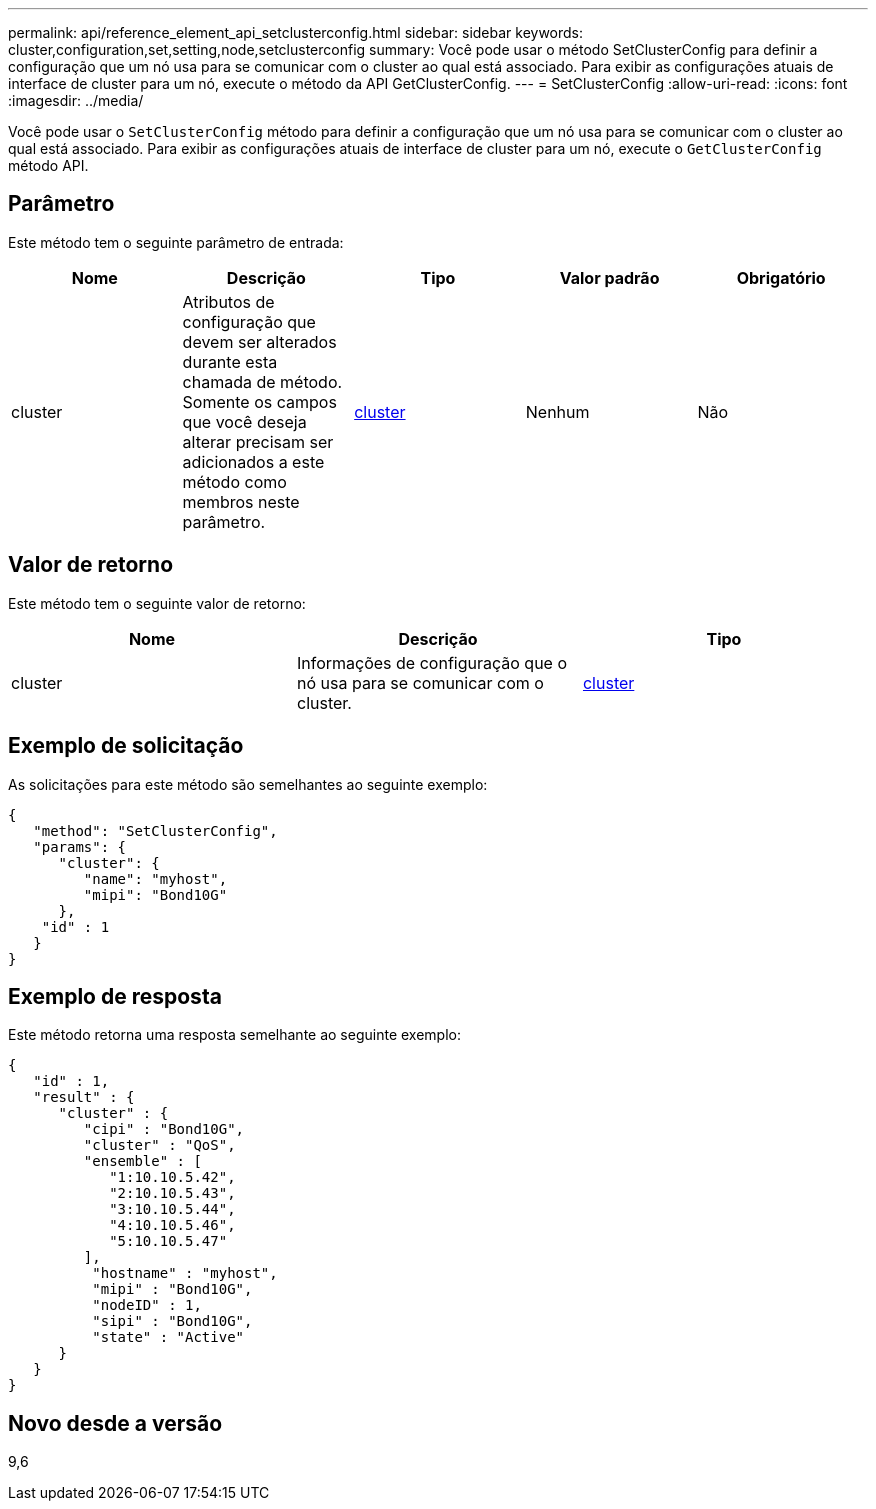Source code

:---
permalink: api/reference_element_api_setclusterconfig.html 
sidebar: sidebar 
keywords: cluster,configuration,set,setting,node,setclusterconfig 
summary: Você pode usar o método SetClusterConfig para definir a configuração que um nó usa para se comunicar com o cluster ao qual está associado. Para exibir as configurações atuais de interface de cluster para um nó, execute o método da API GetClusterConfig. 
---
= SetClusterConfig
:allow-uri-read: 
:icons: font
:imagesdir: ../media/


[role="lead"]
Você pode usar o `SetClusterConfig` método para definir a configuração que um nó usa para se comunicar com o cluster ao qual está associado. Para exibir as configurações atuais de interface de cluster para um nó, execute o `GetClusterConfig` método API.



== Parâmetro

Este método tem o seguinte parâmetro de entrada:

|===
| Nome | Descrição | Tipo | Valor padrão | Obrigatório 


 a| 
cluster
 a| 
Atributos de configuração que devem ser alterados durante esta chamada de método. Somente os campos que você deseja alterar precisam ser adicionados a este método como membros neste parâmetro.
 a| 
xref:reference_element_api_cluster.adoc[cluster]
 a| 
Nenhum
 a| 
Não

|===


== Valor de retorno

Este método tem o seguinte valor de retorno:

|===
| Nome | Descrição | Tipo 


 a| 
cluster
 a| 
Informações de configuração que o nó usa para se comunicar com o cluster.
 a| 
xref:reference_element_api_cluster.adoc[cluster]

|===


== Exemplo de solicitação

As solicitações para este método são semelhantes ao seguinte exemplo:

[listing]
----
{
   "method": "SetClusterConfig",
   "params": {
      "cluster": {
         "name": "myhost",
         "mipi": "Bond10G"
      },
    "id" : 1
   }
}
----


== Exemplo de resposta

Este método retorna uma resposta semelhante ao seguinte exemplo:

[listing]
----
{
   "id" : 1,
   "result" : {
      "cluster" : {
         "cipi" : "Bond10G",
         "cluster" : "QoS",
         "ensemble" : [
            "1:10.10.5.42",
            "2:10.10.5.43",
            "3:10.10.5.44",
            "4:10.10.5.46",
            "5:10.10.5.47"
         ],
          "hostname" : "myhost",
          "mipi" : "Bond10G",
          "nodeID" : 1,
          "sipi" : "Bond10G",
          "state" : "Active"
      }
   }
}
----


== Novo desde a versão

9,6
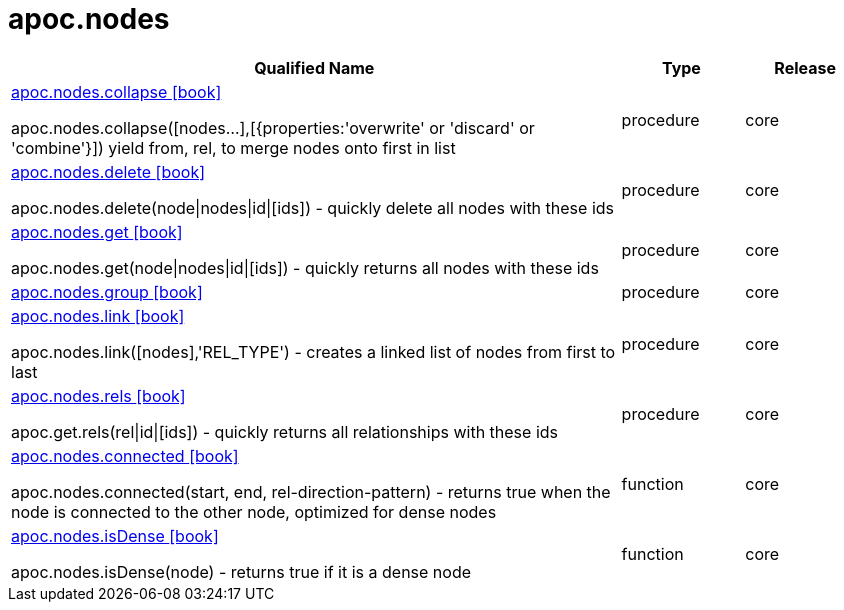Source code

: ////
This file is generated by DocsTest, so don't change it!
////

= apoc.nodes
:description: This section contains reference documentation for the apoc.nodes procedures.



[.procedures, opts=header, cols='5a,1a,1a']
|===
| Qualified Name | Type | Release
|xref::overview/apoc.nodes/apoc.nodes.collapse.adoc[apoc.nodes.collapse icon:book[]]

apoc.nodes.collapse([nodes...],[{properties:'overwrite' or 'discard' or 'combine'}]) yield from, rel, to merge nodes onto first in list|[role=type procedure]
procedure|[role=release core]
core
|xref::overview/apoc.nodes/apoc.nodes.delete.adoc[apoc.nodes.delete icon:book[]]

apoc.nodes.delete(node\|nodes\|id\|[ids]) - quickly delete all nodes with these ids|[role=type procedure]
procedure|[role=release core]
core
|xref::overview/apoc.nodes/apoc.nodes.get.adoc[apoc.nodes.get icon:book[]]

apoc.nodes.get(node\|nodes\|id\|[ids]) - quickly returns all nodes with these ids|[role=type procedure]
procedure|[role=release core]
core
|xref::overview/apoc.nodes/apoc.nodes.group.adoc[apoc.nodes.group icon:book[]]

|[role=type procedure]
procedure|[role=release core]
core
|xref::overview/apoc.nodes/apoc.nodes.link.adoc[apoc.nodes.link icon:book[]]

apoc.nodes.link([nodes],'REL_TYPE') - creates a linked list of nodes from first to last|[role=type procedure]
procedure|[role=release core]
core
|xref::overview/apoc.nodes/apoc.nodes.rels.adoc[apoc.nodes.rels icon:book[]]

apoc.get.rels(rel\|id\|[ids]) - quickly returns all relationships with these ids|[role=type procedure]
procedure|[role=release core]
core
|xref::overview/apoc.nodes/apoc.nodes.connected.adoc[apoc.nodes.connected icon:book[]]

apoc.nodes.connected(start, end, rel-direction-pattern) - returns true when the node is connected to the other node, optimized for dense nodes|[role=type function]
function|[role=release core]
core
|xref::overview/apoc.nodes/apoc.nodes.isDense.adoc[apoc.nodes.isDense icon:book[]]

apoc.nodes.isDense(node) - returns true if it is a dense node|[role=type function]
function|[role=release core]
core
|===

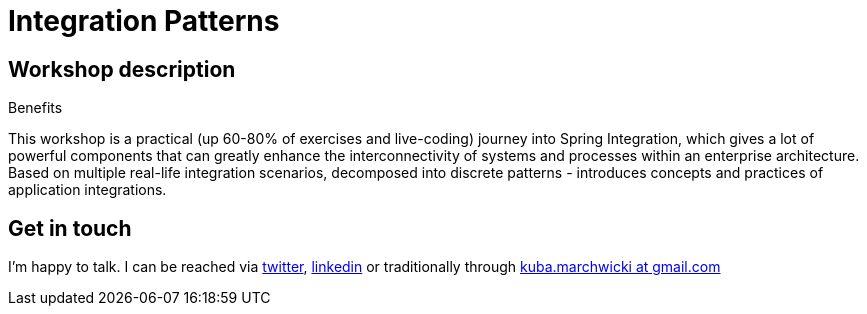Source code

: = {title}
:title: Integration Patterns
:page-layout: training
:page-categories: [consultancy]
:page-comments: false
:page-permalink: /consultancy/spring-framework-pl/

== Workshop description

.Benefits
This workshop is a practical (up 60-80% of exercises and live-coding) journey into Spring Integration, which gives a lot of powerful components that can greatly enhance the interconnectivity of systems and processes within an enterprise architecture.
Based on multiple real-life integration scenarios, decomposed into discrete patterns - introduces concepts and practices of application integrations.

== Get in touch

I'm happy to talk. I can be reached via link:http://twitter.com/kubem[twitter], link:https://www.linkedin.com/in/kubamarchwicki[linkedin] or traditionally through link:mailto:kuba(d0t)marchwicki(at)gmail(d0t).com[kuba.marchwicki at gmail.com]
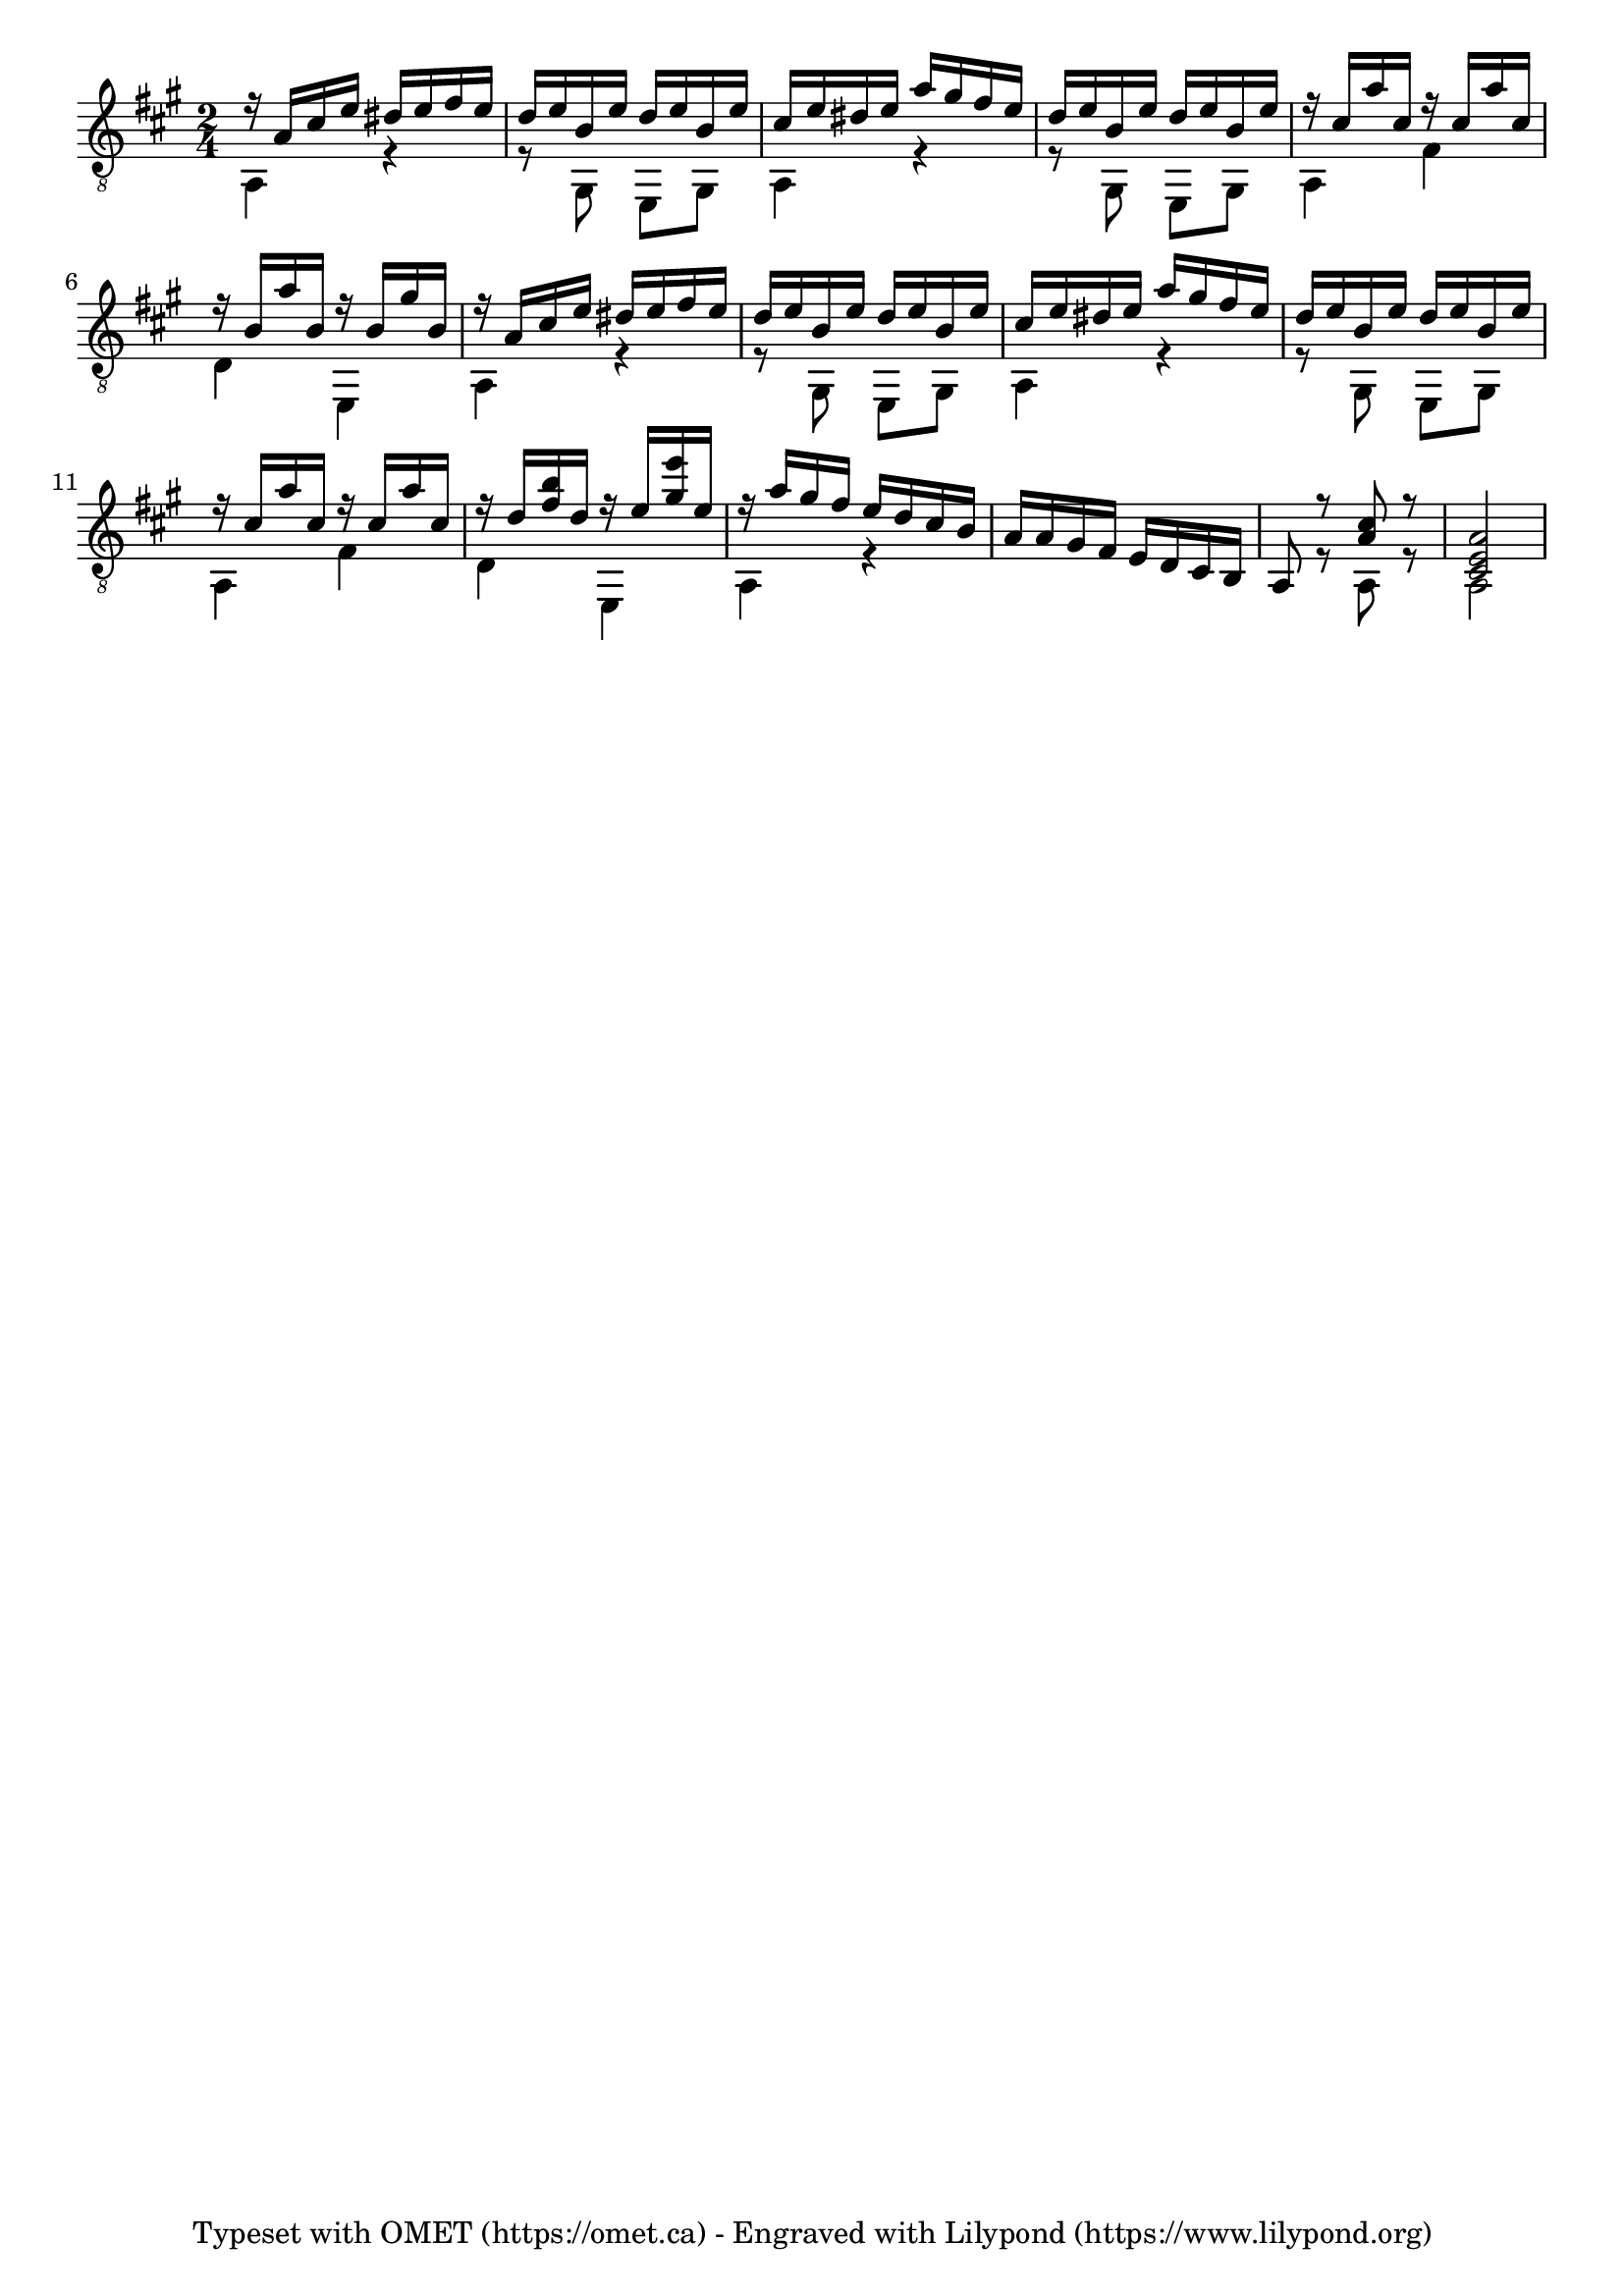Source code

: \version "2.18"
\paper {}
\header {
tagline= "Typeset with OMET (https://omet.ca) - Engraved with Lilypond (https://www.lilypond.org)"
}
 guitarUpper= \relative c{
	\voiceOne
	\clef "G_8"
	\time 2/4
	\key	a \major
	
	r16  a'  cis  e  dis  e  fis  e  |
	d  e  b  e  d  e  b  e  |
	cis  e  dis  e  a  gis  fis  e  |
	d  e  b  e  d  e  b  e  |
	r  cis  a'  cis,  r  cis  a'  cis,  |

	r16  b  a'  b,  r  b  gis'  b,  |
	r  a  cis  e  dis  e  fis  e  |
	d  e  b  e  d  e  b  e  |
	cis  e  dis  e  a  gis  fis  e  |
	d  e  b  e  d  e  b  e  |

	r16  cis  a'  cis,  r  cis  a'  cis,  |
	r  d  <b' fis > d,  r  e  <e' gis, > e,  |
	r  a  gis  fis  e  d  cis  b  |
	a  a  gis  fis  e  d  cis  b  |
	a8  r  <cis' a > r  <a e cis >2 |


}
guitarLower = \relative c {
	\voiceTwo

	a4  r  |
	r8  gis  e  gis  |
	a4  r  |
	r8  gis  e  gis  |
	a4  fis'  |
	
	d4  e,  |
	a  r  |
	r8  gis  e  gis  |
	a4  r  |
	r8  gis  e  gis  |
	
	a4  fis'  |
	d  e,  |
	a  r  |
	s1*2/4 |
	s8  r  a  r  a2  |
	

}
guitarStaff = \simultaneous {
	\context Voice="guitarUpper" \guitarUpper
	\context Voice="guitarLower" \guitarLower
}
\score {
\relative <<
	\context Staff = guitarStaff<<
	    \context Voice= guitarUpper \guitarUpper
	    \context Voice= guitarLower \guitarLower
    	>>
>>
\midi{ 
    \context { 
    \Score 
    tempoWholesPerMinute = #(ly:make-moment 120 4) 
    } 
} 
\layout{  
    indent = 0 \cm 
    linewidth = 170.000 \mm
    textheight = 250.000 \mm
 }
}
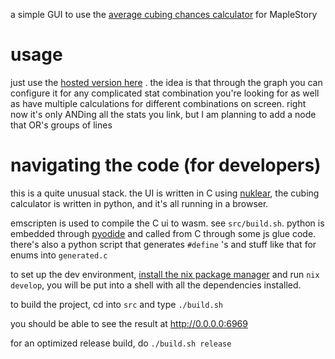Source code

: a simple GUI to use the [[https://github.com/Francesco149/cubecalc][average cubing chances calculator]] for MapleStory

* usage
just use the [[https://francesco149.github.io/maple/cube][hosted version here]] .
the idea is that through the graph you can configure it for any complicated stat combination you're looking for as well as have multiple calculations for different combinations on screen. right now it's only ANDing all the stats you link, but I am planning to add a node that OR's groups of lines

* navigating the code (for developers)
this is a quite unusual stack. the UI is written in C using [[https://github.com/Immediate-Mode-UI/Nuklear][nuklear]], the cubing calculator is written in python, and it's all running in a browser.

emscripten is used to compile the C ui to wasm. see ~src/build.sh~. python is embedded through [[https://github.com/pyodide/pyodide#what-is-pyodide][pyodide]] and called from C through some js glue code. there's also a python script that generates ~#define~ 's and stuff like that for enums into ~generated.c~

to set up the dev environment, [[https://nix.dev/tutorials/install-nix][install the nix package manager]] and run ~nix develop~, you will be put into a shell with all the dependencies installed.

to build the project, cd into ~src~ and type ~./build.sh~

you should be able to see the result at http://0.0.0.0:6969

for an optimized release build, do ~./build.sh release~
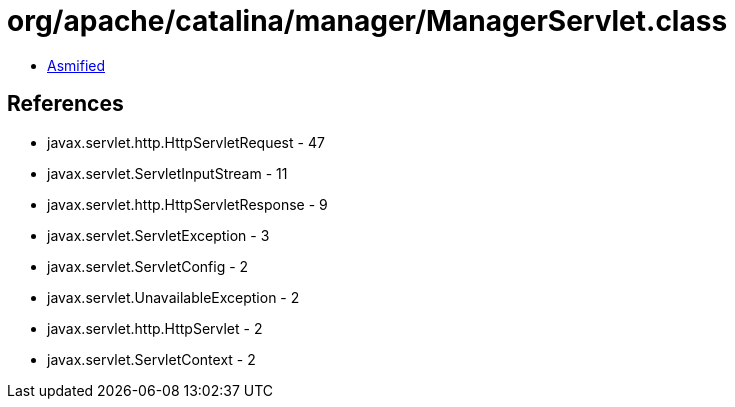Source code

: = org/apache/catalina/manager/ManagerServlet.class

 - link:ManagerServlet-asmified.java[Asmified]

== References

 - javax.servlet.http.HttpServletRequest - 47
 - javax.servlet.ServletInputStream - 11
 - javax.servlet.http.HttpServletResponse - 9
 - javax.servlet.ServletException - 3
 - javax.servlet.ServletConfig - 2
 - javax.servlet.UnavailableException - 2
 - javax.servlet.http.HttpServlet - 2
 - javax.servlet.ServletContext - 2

* [REQUIRED WORK]: Exactly the lines from the one containing "- link:ManagerServlet-asmified.java[Asmified]" through the final line of the records above are needed, copied word for word.

* [YOUR SOLUTION]:
 - link:ManagerServlet-asmified.java[Asmified]

== References

 - javax.servlet.http.HttpServletRequest - 47
 - javax.servlet.ServletInputStream - 11
 - javax.servlet.http.HttpServletResponse - 9
 - javax.servlet.ServletException - 3
 - javax.servlet.ServletConfig - 2
 - javax.servlet.UnavailableException - 2
 - javax.servlet.http.HttpServlet - 2
 - javax.servlet.ServletContext - 2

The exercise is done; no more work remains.